Work item: Copy out the listing below word for word, leaving out the pictures.

(Chart interpretation exercises)
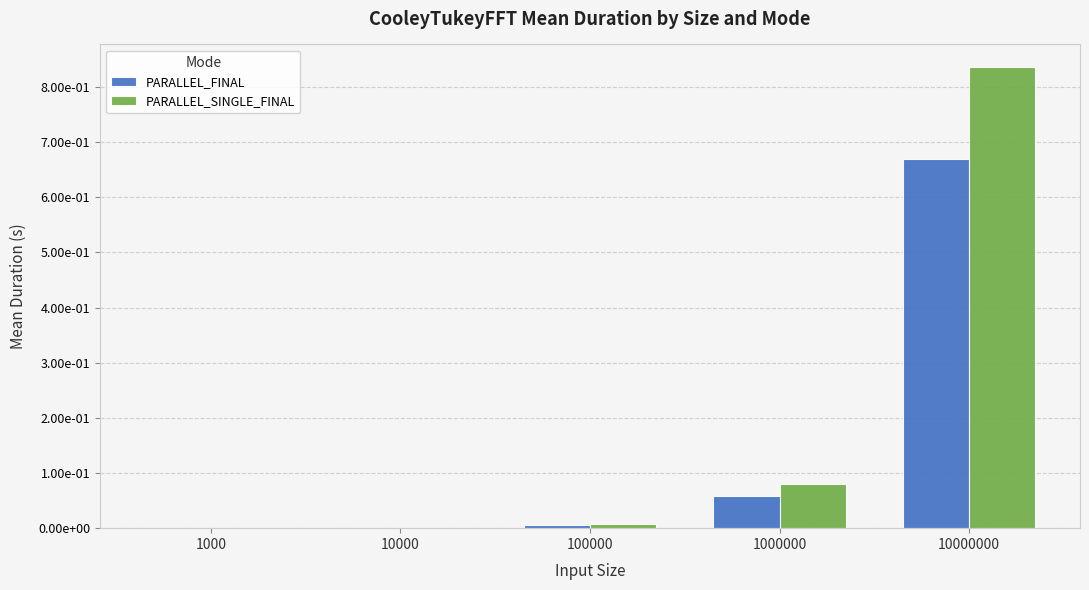

What are all the series names shown in the legend?

PARALLEL_FINAL, PARALLEL_SINGLE_FINAL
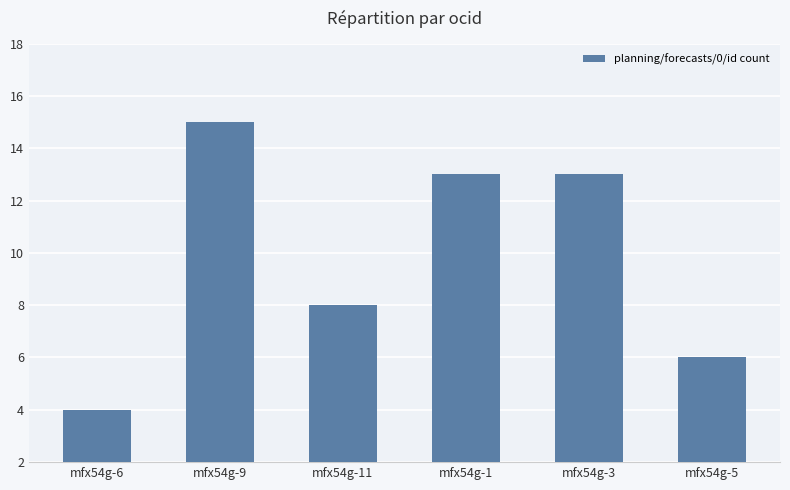

What is the minimum value shown in the chart?

4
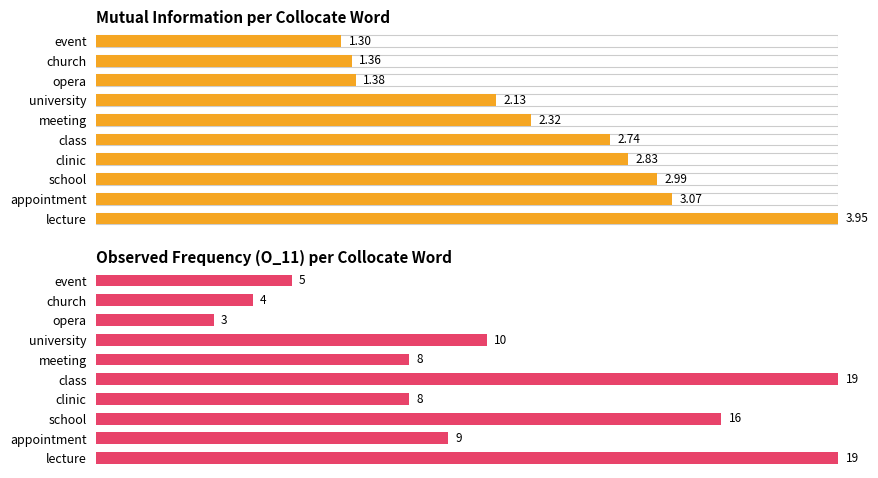

What are all the series names shown in the legend?

MutualInfo, O_11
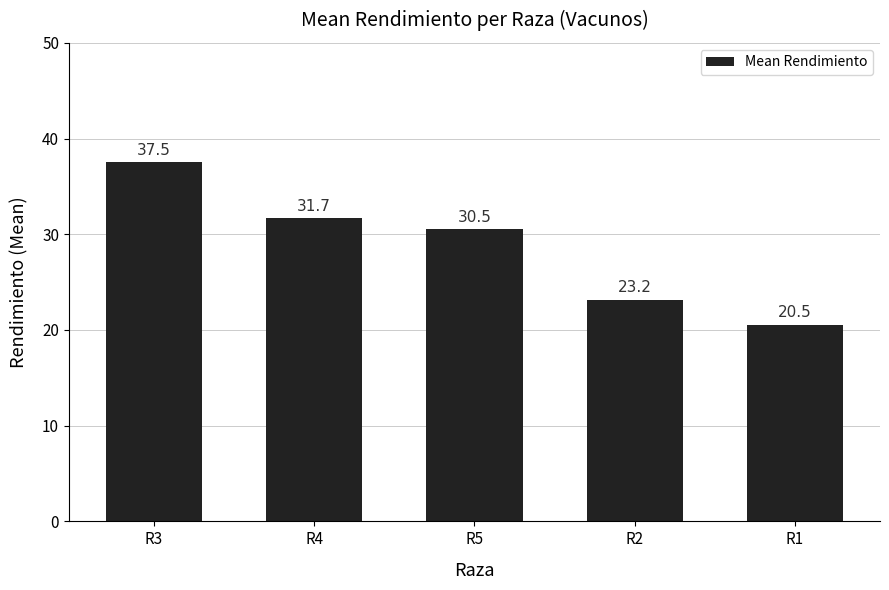

Which label corresponds to the largest value in the chart?

R3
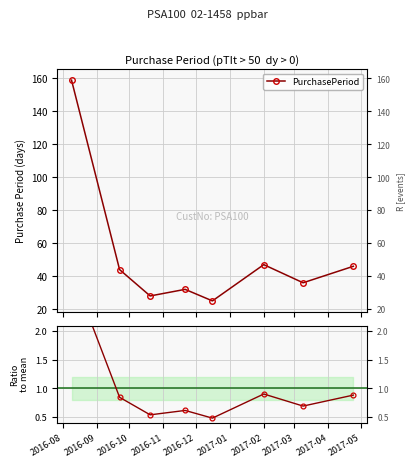

The PurchasePeriod series shows 63.9 at 2017-02. True or false?

False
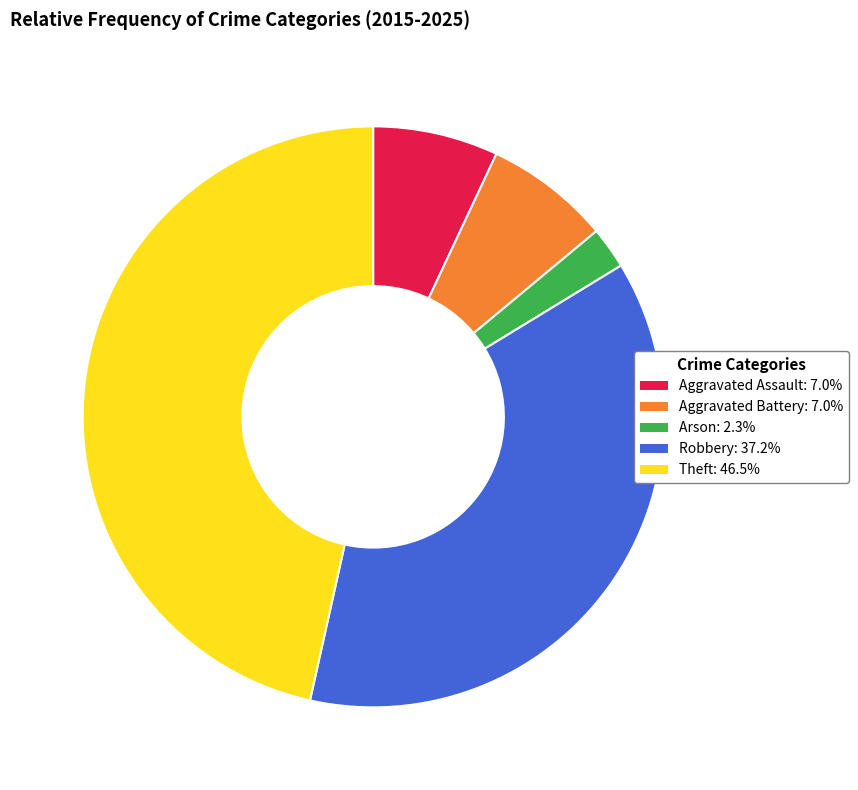

How many segments does this pie chart have?

5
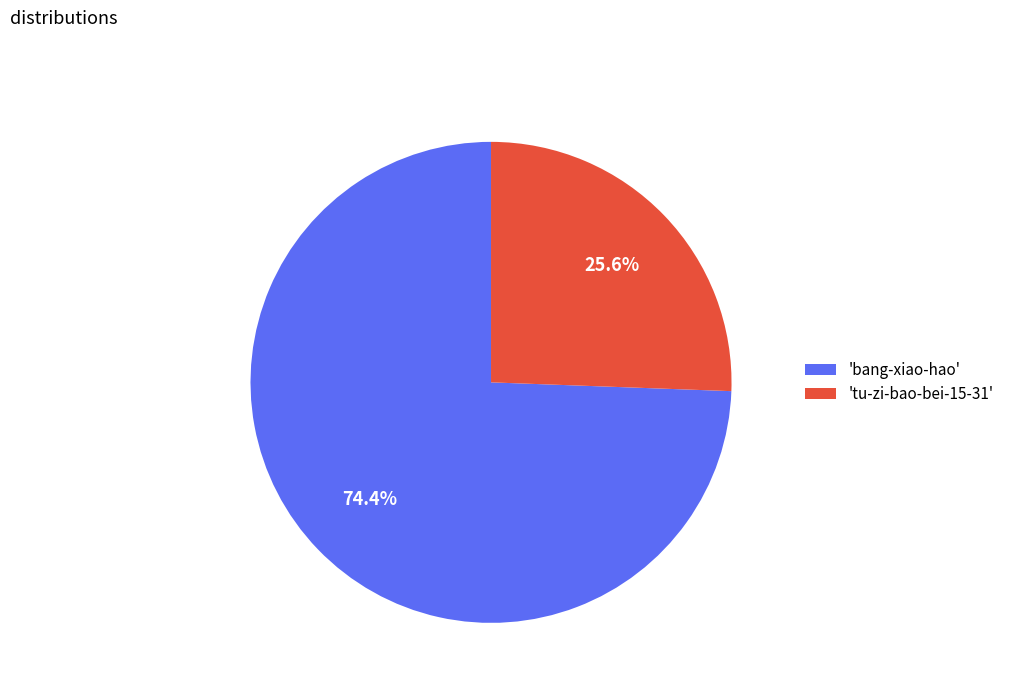

How many segments does this pie chart have?

2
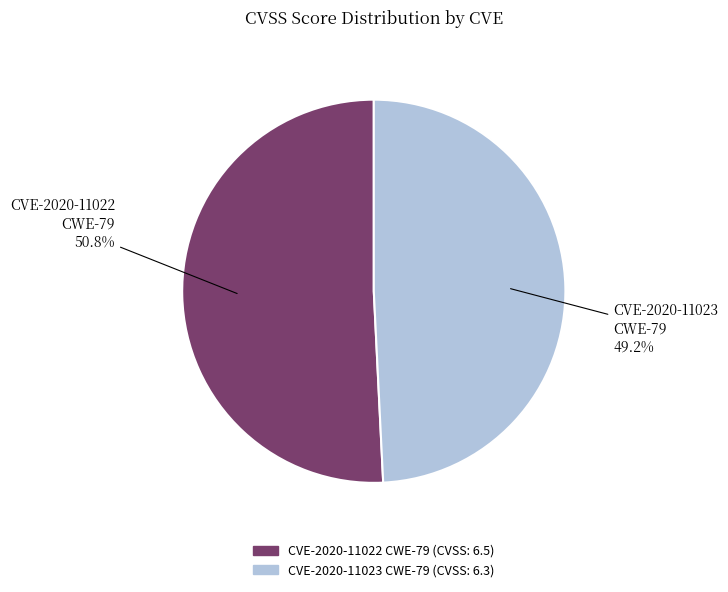

What portion of the pie excludes CVE-2020-11022 CWE-79?

49.2%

Solution for this exercise:
What are all the series names shown in the legend?

PARALLEL_FINAL, PARALLEL_SINGLE_FINAL

What is the minimum value shown in the chart?

4

What are all the series names shown in the legend?

MutualInfo, O_11

Which label corresponds to the largest value in the chart?

R3

The PurchasePeriod series shows 63.9 at 2017-02. True or false?

False

How many segments does this pie chart have?

5

How many segments does this pie chart have?

2

What portion of the pie excludes CVE-2020-11022 CWE-79?

49.2%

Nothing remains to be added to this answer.